● **Work to complete**
Repeat the data word for word. Do not include the pictures.

================

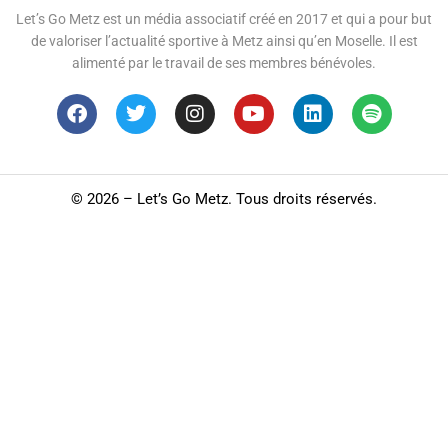
Let’s Go Metz est un média associatif créé en 2017 et qui a pour but
de valoriser l’actualité sportive à Metz ainsi qu’en Moselle. Il est
alimenté par le travail de ses membres bénévoles.
©
2026 – Let’s Go Metz. Tous droits réservés.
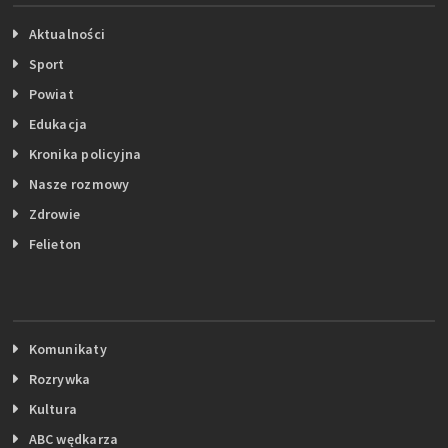
Aktualności
Sport
Powiat
Edukacja
Kronika policyjna
Nasze rozmowy
Zdrowie
Felieton
Komunikaty
Rozrywka
Kultura
ABC wędkarza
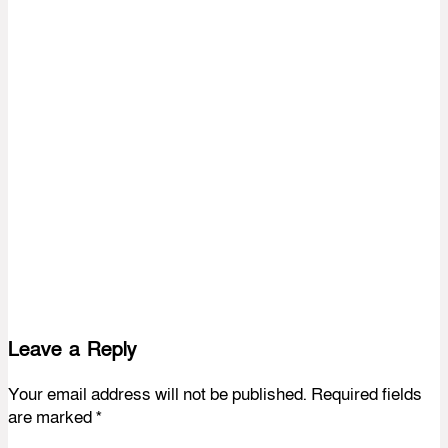
Leave a Reply
Your email address will not be published.
Required fields
are marked
*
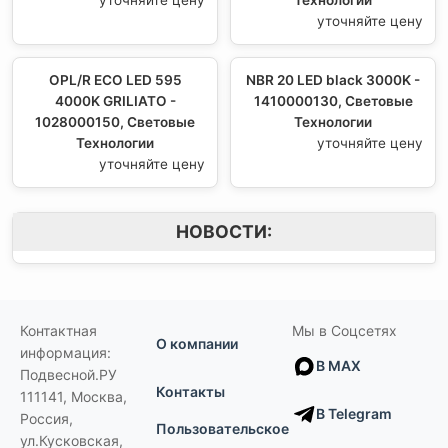
уточняйте цену
OPL/R ECO LED 595
NBR 20 LED black 3000K -
4000K GRILIATO -
1410000130, Световые
1028000150, Световые
Технологии
Технологии
уточняйте цену
уточняйте цену
НОВОСТИ:
Контактная
Мы в Соцсетях
О компании
информация:
В MAX
Подвесной.РУ
Контакты
111141
,
Москва,
В Telegram
Россия
,
Пользовательское
ул.Кусковская,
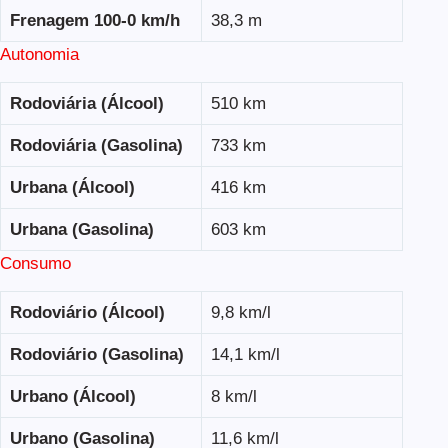
Frenagem 100-0 km/h
38,3 m
Autonomia
Rodoviária (Álcool)
510 km
Rodoviária (Gasolina)
733 km
Urbana (Álcool)
416 km
Urbana (Gasolina)
603 km
Consumo
Rodoviário (Álcool)
9,8 km/l
Rodoviário (Gasolina)
14,1 km/l
Urbano (Álcool)
8 km/l
Urbano (Gasolina)
11,6 km/l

================

● **Output of the task**
Let’s Go Metz est un média associatif créé en 2017 et qui a pour but
de valoriser l’actualité sportive à Metz ainsi qu’en Moselle. Il est
alimenté par le travail de ses membres bénévoles.
©
2026 – Let’s Go Metz. Tous droits réservés.
Aktualności
Sport
Powiat
Edukacja
Kronika policyjna
Nasze rozmowy
Zdrowie
Felieton
Komunikaty
Rozrywka
Kultura
ABC wędkarza
Leave a Reply
Your email address will not be published.
Required fields
are marked
*
уточняйте цену
OPL/R ECO LED 595
NBR 20 LED black 3000K -
4000K GRILIATO -
1410000130, Световые
1028000150, Световые
Технологии
Технологии
уточняйте цену
уточняйте цену
НОВОСТИ:
Контактная
Мы в Соцсетях
О компании
информация:
В MAX
Подвесной.РУ
Контакты
111141
,
Москва,
В Telegram
Россия
,
Пользовательское
ул.Кусковская,
Frenagem 100-0 km/h
38,3 m
Autonomia
Rodoviária (Álcool)
510 km
Rodoviária (Gasolina)
733 km
Urbana (Álcool)
416 km
Urbana (Gasolina)
603 km
Consumo
Rodoviário (Álcool)
9,8 km/l
Rodoviário (Gasolina)
14,1 km/l
Urbano (Álcool)
8 km/l
Urbano (Gasolina)
11,6 km/l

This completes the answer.